__Task instructions__: From the listing below, work out the number of lines containing "black" and give that number without comment.

__Exercise data__:
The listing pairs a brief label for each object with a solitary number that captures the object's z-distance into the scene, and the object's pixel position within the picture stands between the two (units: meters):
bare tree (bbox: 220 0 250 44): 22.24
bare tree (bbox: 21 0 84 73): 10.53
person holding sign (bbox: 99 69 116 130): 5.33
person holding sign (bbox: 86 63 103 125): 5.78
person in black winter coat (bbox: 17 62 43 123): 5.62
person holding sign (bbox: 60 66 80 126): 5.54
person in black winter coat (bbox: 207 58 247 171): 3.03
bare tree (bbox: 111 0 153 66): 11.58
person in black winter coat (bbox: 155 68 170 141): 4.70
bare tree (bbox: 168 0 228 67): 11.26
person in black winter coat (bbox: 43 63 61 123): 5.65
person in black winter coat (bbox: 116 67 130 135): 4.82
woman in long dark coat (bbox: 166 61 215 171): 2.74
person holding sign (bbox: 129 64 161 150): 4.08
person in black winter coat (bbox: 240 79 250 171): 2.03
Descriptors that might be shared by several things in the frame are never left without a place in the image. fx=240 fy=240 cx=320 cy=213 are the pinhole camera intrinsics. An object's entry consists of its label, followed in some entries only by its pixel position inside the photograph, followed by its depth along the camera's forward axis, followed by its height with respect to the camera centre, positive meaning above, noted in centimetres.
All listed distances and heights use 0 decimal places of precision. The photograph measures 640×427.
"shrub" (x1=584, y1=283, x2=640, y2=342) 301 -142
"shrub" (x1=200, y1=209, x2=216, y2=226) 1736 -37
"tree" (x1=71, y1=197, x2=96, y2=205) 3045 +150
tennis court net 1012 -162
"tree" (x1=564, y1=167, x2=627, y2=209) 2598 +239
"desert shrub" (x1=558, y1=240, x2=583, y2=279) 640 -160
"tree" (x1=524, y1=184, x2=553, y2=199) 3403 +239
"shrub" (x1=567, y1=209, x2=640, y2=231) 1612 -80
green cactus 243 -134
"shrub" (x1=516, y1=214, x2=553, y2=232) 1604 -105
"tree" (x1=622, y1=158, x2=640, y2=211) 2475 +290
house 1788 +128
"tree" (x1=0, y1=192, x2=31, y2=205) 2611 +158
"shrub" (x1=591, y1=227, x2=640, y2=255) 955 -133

__Task result__: 6